I was trying to profile my code using Visual profiler to check the performance .However it doesnt seem to work neither for the standard examples nor my own code.Here is what I do …I start a new project go to session and under launch I specify the exe I want to run (so for sample examples in SDK i point to C:\CUDASDK\bin\win32\Release\XYZ.exe ) and for the working directory I have the directory where this .exe is located(arguments is --noprompt).Now when I launch my own .exe file (the one I want to test) it runs smoothly ie. it shows “Program run #1 completed” (and so for run 2,3) and then on completion says “Error in reading profiler output”.The standard examples in SDK doesnt work too.Could anyone help me with this?
Which version of CUDA toolkit are you using, is it v3.2?
Can you send the output in the Visual Profiler “Output window” (you can select all, copy and paste the text) ? There may be some errors or warnings which may help to identify what the issue is?
I suppose you setup is correct. Can you verify if the SDK exampes run and complete successfully out side the profiler?
The “Error in reading profiler output” - can happen when the application does not terminate successfully and the profiler output file is either not generated or has some errors.
Thanks ssatoor.I use v2.2 of CUDA toolkit.This is what I get in the window underneath :-
=== Start profiling for session 'Session1' === Start program 'C:/Documents and Settings/Raj/My Documents/Visual Studio 2008/Projects/Cuda001/Debug/Cuda001.exe' run #1 ... This is the time 22544384.000000 and this is the last error (null) Program run #1 completed.
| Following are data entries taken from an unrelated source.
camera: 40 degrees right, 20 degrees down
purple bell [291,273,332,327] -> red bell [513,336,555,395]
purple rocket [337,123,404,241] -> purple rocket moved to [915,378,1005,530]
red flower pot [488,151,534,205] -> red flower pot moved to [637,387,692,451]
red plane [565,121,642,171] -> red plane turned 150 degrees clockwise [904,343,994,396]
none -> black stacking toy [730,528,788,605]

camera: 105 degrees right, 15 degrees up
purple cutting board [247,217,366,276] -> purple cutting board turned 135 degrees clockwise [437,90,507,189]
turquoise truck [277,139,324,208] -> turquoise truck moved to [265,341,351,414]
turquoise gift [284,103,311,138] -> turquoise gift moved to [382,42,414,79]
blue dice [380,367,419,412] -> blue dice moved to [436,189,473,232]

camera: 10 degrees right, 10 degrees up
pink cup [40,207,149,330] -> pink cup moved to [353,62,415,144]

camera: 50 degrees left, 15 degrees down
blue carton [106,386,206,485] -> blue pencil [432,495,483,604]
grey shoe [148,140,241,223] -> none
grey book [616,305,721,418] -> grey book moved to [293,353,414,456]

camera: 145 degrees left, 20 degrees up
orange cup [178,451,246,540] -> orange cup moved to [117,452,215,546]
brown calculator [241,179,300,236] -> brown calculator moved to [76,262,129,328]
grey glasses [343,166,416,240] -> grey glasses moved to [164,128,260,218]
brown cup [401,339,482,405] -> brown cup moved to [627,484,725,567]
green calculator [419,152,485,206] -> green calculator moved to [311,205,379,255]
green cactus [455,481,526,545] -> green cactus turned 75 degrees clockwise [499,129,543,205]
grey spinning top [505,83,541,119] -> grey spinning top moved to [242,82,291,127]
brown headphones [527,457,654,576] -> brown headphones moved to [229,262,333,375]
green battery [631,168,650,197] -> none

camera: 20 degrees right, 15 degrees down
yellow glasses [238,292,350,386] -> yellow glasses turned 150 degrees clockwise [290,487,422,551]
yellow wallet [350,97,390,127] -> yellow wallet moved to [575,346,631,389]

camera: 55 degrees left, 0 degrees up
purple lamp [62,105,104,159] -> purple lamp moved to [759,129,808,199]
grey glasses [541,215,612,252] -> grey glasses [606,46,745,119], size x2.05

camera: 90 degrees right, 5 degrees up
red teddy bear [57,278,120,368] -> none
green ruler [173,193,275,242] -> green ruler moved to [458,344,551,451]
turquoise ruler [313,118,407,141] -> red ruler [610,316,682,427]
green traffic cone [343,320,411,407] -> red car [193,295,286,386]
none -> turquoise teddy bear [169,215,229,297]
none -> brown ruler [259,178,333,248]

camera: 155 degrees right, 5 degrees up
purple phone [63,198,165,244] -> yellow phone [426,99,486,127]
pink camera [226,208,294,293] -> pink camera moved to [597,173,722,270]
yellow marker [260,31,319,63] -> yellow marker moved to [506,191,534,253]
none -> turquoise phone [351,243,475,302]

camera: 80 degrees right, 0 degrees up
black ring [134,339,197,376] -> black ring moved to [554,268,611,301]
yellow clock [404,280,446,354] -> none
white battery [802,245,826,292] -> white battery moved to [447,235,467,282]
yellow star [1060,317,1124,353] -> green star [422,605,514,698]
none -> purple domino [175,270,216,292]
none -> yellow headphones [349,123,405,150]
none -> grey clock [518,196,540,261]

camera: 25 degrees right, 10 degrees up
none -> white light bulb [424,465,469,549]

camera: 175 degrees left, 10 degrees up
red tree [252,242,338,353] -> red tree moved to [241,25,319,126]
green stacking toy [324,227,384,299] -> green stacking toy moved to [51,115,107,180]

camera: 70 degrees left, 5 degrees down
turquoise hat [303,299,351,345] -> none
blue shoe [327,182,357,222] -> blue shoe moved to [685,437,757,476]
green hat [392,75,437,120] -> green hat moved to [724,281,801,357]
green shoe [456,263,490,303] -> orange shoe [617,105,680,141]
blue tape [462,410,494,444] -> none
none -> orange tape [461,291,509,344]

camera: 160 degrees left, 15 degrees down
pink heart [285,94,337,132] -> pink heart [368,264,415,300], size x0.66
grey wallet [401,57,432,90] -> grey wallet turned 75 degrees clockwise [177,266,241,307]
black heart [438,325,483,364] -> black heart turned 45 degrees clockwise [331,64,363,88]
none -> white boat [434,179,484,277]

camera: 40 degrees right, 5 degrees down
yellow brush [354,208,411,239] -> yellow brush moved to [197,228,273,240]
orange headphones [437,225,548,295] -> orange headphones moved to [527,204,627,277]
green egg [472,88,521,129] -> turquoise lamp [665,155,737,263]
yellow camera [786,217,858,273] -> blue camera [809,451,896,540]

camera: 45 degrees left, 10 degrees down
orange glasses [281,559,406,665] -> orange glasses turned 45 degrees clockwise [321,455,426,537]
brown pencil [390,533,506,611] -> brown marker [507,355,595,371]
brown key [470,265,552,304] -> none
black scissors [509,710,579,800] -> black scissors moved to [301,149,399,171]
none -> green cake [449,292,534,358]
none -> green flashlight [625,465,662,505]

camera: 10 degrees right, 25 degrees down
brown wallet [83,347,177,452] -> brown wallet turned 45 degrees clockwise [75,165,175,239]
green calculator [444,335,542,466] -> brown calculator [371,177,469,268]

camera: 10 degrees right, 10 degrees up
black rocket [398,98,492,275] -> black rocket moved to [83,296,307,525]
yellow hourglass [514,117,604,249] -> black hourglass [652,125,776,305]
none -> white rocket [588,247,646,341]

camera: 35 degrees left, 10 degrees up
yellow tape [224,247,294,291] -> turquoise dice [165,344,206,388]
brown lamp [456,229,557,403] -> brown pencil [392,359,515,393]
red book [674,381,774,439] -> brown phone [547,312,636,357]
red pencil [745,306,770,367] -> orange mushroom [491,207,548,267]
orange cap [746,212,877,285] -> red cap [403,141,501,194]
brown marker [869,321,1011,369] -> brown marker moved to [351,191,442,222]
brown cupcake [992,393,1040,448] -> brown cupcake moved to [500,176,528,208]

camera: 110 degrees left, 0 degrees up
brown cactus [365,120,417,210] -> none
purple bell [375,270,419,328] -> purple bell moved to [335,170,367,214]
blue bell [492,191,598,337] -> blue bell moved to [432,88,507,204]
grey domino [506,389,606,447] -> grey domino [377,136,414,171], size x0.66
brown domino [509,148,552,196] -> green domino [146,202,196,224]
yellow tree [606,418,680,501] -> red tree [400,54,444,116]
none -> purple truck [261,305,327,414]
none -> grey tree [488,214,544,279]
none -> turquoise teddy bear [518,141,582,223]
Start program 'C:/Documents and Settings/Raj/My Documents/Visual Studio 2008/Projects/Cuda001/Debug/Cuda001.exe' run #2 ... This is the time 22020096.000000 and this is the last error (null) Program run #2 completed. Start program 'C:/Documents and Settings/Raj/My Documents/Visual Studio 2008/Projects/Cuda001/Debug/Cuda001.exe' run #3 ... This is the time 22020096.000000 and this is the last error (null) Program run #3 completed. Error in reading profiler output.
I am pretty sure the setup runs fine .I ran the bandwidthtest.cu and it worked fine .Also my program gives the correct output.Its only with the profiler that this error arises.Any comments?
From your description it looks like the profiler output is not getting written out to the file. Can you try adding a call to cudaThreadSynchronize() at the end?
Are you using the CUDA runtime API or the driver API?
I am surprise that you see the same issue even with the CUDA SDK examples.
CUDA v2.2 is quite old now. Can you move to a newer version v3.2?
Thanks for the reply! I did try to add cudaThreadSynchronize right before finishing with the entire program.(I had it before starting and stopping timers too).It doesnt affect .I use cuda Runtime api.
As for the change to upper version that would be the last resort I am looking for .
Appreciate your time.